Basically, the timeline that first year:  Coronavirus arrived in early spring.  We were all good citizens throughout the summer and bunkered down in our homes.  And then people started to get tired.  By mid-summer, we saw that the fatality rate wasn’t as high as initially feared.  And the people who were dying were largely older, senior citizens– the above-60 crowd.  To be clear, hundreds of thousands were still dying in America.  And millions around the world.  But there are ~330 million people in America.  And we have a global population of over seven billion.  So mathematically, you’re still “only” looking at 0.7% of the American population dying.  And people were, it turns out, fine with that– especially if they were older folk already in retirement homes and nursing facilities. Our politicians whispered darkly to each other while sitting on back porches, sipping tumblers of whiskey and scotch: “Out of sight, out of mind.”

So the economy kept roaring and people kept spending.  The government sent out free money to everyone.  The stock market, after initially cratering in March, neared all-time highs again by that October.  We thought we’d turned the corner.

And then November happened.

Millions Died That November


Millions died that November.  It happened all at once and so suddenly that not a single country or soul on earth was ready for it.  To this day, we’re still not exactly sure what had changed, but it was as if God had flipped some kind of master switch of life and death.  The numbers that eventually came to pass made the Pol Pot death marches in Cambodia in the late 1970s seem like amateur hour.  The massive fatality rates landed like waves crashing against the beach with ever-increasing intensity, exponentially.  First 4,000 deaths a week which people professed to be disturbed by; but in their heart-of-hearts just considered, “That’s the way it goes.” Then 8,000 the following week; then 16,000; then 32, 64, 128, 256, 512, 1,028 by week nine… that’s over a million people dying every week1,028,000.  It just took us just nine short weeks to get there.

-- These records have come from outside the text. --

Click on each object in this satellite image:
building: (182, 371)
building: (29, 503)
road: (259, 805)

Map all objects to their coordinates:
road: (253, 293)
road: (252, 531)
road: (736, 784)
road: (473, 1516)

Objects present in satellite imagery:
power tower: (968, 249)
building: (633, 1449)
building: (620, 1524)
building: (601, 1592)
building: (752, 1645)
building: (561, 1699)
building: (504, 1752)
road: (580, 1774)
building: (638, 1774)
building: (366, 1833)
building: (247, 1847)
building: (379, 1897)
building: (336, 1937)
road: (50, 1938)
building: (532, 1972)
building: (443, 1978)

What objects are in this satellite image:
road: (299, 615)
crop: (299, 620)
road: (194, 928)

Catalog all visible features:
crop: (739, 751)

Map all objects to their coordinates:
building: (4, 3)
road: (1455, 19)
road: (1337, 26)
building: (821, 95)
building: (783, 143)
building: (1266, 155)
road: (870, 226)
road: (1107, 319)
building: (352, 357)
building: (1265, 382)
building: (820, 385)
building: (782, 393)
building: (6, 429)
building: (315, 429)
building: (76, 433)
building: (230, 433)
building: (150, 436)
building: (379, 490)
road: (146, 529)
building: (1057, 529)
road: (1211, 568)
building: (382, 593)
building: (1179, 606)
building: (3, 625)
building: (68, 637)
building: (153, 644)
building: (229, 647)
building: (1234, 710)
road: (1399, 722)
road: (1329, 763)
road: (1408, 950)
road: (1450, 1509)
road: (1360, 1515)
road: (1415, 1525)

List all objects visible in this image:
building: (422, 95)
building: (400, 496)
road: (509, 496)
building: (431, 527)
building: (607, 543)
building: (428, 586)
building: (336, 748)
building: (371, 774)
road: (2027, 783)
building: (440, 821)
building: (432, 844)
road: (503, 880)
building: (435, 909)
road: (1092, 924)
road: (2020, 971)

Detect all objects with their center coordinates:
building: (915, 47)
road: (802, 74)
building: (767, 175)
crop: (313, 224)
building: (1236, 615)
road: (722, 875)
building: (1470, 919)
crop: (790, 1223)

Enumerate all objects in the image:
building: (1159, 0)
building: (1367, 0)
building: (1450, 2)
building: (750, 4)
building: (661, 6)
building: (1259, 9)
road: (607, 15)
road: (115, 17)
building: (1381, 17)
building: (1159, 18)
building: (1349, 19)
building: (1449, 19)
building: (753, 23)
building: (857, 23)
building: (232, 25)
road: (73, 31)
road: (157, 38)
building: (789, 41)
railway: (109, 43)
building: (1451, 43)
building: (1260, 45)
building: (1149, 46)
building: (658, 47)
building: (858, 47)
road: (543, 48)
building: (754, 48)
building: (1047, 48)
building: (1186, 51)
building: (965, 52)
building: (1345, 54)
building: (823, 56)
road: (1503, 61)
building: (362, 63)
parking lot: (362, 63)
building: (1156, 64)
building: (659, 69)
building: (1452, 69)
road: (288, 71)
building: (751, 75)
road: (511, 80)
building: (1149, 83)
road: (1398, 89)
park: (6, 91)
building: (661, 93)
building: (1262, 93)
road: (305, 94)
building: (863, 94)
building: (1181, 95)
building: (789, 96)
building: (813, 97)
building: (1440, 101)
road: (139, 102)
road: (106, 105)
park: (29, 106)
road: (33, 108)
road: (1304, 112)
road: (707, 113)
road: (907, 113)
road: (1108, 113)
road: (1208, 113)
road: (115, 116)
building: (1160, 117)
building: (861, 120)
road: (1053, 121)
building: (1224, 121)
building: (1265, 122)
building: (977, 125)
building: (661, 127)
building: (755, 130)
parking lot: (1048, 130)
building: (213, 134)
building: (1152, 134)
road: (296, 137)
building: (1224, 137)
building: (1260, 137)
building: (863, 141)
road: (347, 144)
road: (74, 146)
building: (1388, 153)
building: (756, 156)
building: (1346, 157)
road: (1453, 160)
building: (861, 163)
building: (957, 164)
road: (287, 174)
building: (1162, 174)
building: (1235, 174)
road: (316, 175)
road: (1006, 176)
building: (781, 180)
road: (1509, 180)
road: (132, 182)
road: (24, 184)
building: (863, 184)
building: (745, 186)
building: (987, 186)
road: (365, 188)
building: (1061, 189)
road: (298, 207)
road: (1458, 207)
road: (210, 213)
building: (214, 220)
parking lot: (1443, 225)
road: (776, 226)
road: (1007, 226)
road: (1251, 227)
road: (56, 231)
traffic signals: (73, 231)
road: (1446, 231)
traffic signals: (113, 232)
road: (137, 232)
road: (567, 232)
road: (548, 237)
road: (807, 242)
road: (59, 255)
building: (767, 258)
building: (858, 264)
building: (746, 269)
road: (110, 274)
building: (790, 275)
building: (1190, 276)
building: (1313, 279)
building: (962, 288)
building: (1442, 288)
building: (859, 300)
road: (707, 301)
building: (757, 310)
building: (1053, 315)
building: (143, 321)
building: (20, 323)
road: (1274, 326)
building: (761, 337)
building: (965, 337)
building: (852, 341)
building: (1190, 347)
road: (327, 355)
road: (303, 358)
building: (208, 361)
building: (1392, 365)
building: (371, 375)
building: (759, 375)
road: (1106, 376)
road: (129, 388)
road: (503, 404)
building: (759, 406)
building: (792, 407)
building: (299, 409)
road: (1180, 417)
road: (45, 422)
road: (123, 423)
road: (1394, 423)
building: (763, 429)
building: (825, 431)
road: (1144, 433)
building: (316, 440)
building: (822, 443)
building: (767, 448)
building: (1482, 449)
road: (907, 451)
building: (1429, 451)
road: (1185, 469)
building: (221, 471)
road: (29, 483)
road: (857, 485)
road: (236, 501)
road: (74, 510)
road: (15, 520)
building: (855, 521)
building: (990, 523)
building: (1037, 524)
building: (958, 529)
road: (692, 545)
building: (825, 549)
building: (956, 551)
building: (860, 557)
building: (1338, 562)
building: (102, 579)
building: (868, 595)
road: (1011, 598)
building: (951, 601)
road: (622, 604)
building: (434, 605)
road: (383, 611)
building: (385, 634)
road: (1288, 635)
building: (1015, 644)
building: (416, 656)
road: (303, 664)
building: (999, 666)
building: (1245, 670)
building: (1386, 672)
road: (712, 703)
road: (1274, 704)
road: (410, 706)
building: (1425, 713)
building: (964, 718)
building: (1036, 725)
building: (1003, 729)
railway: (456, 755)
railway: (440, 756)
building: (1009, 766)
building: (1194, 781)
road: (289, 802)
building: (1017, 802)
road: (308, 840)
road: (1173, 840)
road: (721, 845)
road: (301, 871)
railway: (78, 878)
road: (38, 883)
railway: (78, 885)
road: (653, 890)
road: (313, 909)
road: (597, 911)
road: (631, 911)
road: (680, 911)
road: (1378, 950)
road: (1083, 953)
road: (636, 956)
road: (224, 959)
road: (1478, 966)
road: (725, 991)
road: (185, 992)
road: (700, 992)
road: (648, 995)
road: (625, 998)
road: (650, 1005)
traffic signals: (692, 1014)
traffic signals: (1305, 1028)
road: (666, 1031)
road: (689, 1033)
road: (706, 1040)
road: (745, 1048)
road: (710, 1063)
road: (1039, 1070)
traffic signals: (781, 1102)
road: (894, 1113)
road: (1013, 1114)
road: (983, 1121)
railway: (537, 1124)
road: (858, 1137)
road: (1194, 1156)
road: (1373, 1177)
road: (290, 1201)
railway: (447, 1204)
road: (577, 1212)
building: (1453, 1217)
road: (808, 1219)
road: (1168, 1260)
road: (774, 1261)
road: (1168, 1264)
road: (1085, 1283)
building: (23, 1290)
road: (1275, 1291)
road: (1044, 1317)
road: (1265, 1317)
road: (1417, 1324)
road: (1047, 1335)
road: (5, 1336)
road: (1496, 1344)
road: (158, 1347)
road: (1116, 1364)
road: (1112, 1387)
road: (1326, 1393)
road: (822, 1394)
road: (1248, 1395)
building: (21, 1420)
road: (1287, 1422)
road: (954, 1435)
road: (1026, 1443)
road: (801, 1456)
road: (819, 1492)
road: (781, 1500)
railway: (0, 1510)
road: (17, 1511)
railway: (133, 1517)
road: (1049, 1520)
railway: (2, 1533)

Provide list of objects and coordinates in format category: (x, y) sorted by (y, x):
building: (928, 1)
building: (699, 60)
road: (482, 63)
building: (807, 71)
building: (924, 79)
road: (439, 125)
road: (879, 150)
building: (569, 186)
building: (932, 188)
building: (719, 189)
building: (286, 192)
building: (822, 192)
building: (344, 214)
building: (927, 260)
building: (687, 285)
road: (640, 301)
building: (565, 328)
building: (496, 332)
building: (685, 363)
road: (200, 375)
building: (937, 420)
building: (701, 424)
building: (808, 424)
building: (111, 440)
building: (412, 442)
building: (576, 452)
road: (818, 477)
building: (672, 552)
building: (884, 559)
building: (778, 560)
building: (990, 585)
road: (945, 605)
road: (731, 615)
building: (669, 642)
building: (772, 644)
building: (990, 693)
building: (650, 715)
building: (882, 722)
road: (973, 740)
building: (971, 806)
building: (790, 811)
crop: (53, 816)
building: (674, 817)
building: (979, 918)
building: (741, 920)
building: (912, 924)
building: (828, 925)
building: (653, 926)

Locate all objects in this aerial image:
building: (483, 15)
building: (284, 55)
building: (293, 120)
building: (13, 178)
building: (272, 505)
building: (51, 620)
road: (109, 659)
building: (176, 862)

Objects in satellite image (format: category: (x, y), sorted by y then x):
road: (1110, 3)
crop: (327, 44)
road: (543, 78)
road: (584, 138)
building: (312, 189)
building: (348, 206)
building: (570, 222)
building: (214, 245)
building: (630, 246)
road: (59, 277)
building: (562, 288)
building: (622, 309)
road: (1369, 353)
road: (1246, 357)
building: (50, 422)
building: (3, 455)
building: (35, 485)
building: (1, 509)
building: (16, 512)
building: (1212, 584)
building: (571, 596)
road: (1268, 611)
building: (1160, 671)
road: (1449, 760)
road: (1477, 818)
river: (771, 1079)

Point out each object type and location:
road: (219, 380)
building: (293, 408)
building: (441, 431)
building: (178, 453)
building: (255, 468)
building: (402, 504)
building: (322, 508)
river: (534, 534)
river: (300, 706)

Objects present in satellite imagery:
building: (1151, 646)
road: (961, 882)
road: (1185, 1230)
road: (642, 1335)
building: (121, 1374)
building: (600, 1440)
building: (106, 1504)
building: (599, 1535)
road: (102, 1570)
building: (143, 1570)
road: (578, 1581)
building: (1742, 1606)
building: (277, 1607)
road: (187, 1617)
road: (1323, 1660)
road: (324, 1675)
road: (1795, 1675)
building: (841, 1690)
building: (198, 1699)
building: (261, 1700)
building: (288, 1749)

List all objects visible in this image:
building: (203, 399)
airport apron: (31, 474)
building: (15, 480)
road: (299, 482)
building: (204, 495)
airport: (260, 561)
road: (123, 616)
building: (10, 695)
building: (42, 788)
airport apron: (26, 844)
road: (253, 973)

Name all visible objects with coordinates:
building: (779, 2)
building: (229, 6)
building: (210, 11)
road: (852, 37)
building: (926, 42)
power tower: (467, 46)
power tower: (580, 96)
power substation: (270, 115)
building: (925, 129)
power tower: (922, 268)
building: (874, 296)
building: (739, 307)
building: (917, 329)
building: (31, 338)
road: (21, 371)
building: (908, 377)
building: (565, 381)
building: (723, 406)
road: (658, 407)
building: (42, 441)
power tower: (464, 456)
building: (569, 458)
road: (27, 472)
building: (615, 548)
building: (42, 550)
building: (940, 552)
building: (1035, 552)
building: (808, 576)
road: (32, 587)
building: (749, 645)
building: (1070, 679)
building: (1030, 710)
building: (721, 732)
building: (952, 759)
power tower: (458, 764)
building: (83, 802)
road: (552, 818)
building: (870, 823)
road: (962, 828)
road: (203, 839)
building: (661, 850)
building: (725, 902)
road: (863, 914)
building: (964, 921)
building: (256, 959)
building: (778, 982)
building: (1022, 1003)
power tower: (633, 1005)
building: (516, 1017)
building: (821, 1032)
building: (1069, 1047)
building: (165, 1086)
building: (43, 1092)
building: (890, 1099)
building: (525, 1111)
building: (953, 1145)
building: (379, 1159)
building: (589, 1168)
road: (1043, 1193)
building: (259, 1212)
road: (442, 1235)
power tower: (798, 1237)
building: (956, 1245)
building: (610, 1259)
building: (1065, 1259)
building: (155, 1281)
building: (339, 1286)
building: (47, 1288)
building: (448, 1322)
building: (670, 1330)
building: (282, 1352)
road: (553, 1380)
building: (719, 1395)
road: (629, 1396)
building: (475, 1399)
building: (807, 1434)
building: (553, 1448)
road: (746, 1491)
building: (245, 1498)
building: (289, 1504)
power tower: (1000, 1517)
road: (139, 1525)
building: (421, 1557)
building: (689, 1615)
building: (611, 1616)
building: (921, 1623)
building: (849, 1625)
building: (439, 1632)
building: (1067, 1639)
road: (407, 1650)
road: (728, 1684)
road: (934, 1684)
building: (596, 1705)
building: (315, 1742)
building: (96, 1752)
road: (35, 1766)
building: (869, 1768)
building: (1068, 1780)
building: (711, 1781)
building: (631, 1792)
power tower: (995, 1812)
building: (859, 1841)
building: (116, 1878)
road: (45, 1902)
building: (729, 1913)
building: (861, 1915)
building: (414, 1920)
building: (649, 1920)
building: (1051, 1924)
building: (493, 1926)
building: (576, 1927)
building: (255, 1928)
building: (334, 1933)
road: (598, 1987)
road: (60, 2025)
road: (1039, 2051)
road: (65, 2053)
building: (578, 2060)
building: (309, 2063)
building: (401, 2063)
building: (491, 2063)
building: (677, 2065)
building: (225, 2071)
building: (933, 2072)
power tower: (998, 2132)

How did society respond?  Predictably, I guess.  Like Billy Bob Thornton once remarked, “Basically, it was the worst parts of the bible.”  Civil services broke down overnight.  Kind of pointless to show up for your job when there was a 50/50 chance you could contract the virus and just suddenly die.  The stock market, which had rebounded so spectacularly, nosedived once more– plummeting something like 10,000 points in a single day.  It was Black Monday all over again:  Speculators, investors, and day-traders lost everything as margin calls swept across the land and bank accounts were cleaned out.  Flooded with redemption requests that destroyed their livelihoods, every week some new hedge fund manager was flinging himself or herself off a Wall Street skyscraper.  We didn’t know it then but they were the smart ones; the lucky folks.  It was a merciful swift end in the cold, heartless, brutal new normal that was to come.  Grocery shelves were picked bare, schools were abandoned, airlines went bankrupt, and the economy once more halted on a dime– except this time, it wasn’t a voluntary crash like it had been back in March.  It was the real thing.

And then, what happened next– if there were ever some executive one-pager, some Cliff Notes or Spark Notes for how humanity operates in its darkest hour– what happened next basically goes down as the pinnacle HBS Case Study that best represents the human species:  One day, long after humans have already gone extinct by our own hand, some alien race will discover our remains in some epic archeological excavation and scratch their little alien head(s).  “Jesus,” they’ll wonder.  “Was this a tragedy or a comedy?”

In a nutshell, the place it all began:  That infectious diseases biolab in Wuhan, China– It developed the first successful vaccine.

And China refused to share its vaccine with the rest of the world.